Sur le papier, les spécialistes interrogés par 20 Minutes sont plutôt d’accord : oui c’est possible. « Mais ça dépend ce qu’on entend par " crédible " », modère Eric Billy, chercheur, du collectif Du côté de la science. « Si on entend par là qu’on veut vacciner dès le 27 décembre quelques centaines ou quelques milliers de personnes, c’est crédible. Dans les grands hôpitaux parisiens il n’y aura aucun problème pour vacciner des soignants et des patients fragiles éligibles. » 

Pareil dans les Ehpad : « C’est un peu plus simple, parce que c’est un nombre limité d’établissements sur le territoire. Mais se pose la question du recueil du consentement pour certains patients souffrant de troubles cognitifs, et l’impact que ça peut avoir chez les antivaccin », prévient Michaël Rochoy, médecin généraliste, lui aussi membre de Du côté de la science. Mais cela doit s’organiser dès maintenant pour être prêt le 27 décembre.
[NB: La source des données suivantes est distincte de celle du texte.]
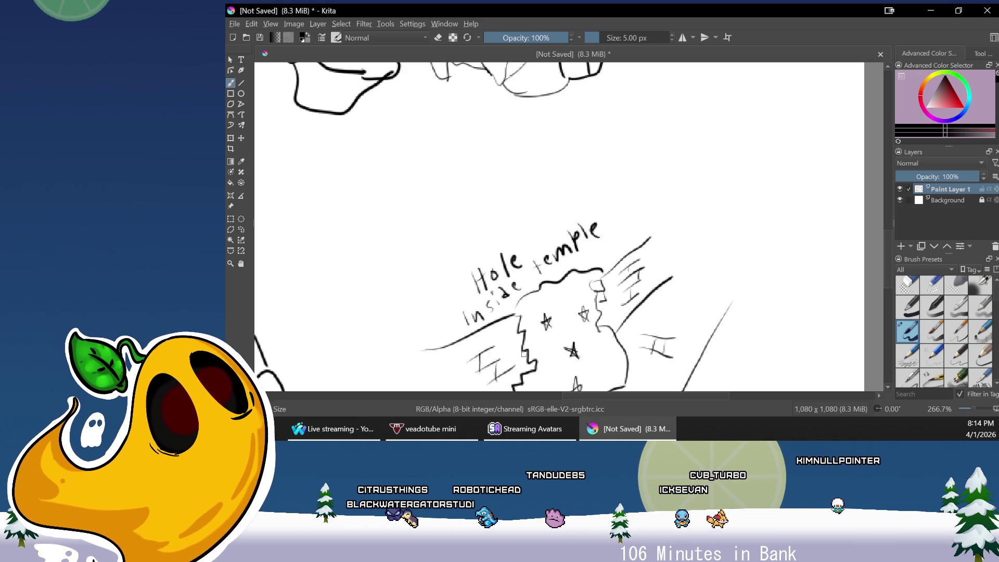
left_click_drag(889, 251, 888, 272)
left_click_drag(456, 312, 446, 338)
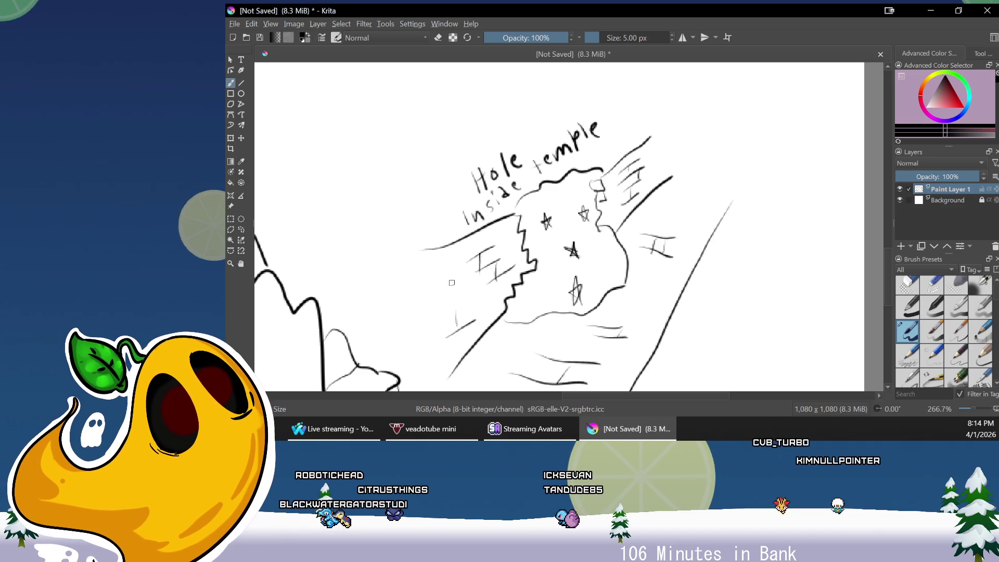
mouse_move(429, 279)
left_mouse_down()
mouse_move(451, 270)
mouse_move(442, 293)
left_mouse_up()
Si, sur le papier, tout est réglé, dans les faits… « En Europe, tout le monde est à peu près d’accord sur la stratégie. Ça, c’est le fond. Sur la forme, c’est différent, note Eric Billy. En Allemagne les vaccinodromes ont déjà fait des tests, chez nous ça reste théorique. » « On n’a pas vu de communication sur une préparation française logistique particulière », abonde Anne Sénéquier.

Car le défi logistique de cette campagne de vaccination réside dans le stockage des doses à -70 °C, au transport dans de telles conditions et au suivi : il y a deux injections à faire à vingt-et-un jours d’intervalle, et chaque flacon contient cinq doses de vaccin. « Si dans les dix jours qui viennent, subitement en France les autorités de santé arrivent à nous présenter une méthode de traçage, pas de problème, ça ne sera pas un gros souci en soi, c’est assez simple. Mais est-ce que ces doses vont rester en stockage longtemps si on n’a pas réussi à trouver assez de monde à vacciner fin décembre ? », s’interroge Eric Billy.

Commencer avant la fin de l’année, une question de communication ?

On ne va pas vacciner des millions de personnes en plus en ayant gagné une semaine sur la décision de l’Agence européenne du médicament, on l’a bien compris. Il y a donc une question de communication et de symbole. Mais, après tout, pourquoi pas ? Ça ne choque en tout cas pas Michaël Rochoy, bien au contraire : « Commencer les vaccinations la même année où on a eu les premiers cas d’une nouvelle maladie en France, c’est un sacré message d’espoir, je trouve ».

Même son de cloche chez Anne Sénéquier : « C’est une manière de dire qu’on commence 2021 sous de nouveaux auspices. L’Union européenne envoie un message au niveau de la population, et un message à l’international pour montrer que l’Europe sait se coordonner et avancer ensemble. »

Si on s’en tient seulement aux chiffres, ce symbole est négligeable à l’échelle des quelque 500 millions d’Européens et d’Européennes, même à celle des 67 millions de Français et de Françaises. En revanche, au niveau individuel, gagner une semaine n’est peut-être pas mineur. « Si on vaccine les soignants, ça peut avoir un impact qui n’est pas anodin, pense Eric Billy. Les vacciner c’est consolider le système de santé. Ça peut aussi ne pas être anodin dans les Ehpad », où les récits de clusters dramatiques se sont succédé au printemps.

« Mais il faut pouvoir le faire », répète-t-il, rappelant que le vaccin n’est efficace le plus souvent que sept jours après la deuxième dose. C’est long. Alors prendre un peu d’avance sur une épidémie qui nous a tant distancés, « c’est déjà ça de pris », conclut Eric Billy.